Yerram Preethi, Karuparthi Poorna R, Hesemann Laura, Horst Jennifer, Whaley-Connell Adam
Department of Internal Medicine, University of Missouri School of Medicine, Columbia, Missouri, USA.
J Am Soc Hypertens. 2007 May-Jun;1(3):178-84. doi: 10.1016/j.jash.2007.01.010.

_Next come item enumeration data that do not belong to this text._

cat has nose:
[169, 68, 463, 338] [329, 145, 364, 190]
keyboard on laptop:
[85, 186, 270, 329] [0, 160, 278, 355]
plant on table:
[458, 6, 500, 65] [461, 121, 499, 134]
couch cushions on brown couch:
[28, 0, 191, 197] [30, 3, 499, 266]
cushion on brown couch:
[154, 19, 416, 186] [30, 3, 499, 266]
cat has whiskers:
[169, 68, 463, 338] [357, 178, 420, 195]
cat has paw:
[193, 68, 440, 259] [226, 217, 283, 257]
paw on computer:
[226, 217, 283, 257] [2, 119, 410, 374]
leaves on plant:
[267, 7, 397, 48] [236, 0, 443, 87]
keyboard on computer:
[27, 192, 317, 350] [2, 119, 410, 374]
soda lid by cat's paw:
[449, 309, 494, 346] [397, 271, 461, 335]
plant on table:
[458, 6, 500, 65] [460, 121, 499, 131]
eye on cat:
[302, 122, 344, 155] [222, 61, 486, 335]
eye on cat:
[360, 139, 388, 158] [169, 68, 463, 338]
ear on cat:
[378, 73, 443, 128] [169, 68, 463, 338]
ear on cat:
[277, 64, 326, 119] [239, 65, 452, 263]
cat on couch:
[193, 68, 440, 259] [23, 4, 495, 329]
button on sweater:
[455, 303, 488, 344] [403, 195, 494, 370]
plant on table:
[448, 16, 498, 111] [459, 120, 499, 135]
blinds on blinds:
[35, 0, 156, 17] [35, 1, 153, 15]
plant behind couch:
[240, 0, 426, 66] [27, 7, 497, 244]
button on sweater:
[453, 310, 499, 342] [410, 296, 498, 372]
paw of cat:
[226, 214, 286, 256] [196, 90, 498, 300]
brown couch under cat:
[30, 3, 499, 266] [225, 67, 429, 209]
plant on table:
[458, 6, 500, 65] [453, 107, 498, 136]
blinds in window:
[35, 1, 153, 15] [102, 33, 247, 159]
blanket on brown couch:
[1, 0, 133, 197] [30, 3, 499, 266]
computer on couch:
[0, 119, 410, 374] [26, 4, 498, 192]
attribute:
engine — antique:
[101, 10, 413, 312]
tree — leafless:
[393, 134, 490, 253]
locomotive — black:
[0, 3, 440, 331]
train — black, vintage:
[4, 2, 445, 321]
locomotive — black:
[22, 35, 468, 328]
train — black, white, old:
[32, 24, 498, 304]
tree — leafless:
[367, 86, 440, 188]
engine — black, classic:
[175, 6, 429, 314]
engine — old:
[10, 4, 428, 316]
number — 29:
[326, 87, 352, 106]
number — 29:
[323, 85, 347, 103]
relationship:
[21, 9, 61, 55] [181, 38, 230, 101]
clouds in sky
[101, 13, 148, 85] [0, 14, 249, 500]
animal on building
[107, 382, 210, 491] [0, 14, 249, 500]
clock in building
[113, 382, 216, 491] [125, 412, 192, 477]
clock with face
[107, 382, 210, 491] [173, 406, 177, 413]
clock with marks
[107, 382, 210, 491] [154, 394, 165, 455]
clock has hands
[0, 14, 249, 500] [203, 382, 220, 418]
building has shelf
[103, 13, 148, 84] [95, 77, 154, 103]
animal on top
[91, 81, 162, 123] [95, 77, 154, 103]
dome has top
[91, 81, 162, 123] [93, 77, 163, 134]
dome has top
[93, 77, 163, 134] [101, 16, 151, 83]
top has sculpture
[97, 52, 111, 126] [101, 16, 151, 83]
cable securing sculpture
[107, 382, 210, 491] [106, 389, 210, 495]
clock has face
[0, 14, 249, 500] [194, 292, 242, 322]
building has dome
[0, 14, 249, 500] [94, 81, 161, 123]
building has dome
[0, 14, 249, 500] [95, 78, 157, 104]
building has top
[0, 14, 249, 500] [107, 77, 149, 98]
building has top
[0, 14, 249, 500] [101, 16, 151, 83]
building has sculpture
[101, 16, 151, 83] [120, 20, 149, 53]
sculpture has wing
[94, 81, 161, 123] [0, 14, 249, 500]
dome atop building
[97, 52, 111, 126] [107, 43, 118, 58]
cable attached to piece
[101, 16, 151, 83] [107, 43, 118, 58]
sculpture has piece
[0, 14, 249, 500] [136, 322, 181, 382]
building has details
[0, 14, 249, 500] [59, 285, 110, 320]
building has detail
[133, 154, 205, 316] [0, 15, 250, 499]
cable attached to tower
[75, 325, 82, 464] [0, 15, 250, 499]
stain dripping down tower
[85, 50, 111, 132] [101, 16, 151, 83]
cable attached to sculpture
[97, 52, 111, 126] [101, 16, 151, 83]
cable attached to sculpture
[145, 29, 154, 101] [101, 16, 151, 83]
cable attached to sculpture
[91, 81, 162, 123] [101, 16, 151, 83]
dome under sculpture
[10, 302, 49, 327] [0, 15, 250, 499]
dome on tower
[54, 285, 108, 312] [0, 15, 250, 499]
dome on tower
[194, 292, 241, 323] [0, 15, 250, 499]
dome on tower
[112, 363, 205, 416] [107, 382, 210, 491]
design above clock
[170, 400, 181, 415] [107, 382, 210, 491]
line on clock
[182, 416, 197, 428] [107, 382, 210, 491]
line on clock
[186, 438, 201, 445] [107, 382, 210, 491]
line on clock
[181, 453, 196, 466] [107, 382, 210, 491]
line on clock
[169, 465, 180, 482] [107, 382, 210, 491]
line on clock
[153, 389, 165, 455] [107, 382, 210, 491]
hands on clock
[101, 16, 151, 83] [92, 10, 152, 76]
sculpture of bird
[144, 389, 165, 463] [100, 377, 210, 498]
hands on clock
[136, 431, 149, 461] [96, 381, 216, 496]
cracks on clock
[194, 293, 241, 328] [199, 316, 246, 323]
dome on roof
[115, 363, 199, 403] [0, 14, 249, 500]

Chronic kidney disease (CKD) is a global public health concern, and there is emerging a strong relationship between CKD and increased cardiovascular disease (CVD) risk. CKD in the presence of other co-morbidities such as type 2 diabetes mellitus (T2DM) and hypertension (HTN) can lead to early progression to end-stage renal disease (ESRD/stage V CKD) and confer a greater risk for CVD morbidity and mortality. CVD events are the leading cause of premature death in patients with CKD, even before their progression to ESRD, with the rate of CVD progression being twice as common compared with the general population. The higher mortality from CVD persists even after adjusting for most of the traditional risk factors, suggesting the possible contributions of uremia-related, nontraditional risk factors. This has led to the current understanding that the pathophysiology of CVD in CKD involves a complex interplay of both the traditional as well as nontraditional, uremia-related risk factors. This review will elaborate on the pathophysiology of CVD in CKD and will discuss the role of microalbuminuria (MAU)-proteinuria as a potential diagnostic and prognostic tool for CVD in CKD risk assessment.
慢性肾脏病(CKD)是一个全球性的公共卫生问题,并且CKD与心血管疾病(CVD)风险增加之间正显现出密切关系。存在2型糖尿病(T2DM)和高血压(HTN)等其他合并症的CKD可导致早期进展至终末期肾病(ESRD/CKD 5期),并使CVD发病和死亡风险更高。CVD事件是CKD患者过早死亡的主要原因,甚至在其进展至ESRD之前就是如此,CVD进展发生率是普通人群的两倍。即使在对大多数传统危险因素进行校正之后,CVD导致的较高死亡率仍然存在,这提示了与尿毒症相关的非传统危险因素可能发挥的作用。这使得目前人们认识到,CKD中CVD的病理生理学涉及传统以及与尿毒症相关的非传统危险因素之间的复杂相互作用。本综述将详细阐述CKD中CVD的病理生理学,并将讨论微量白蛋白尿(MAU)-蛋白尿作为CKD风险评估中CVD潜在诊断和预后工具的作用。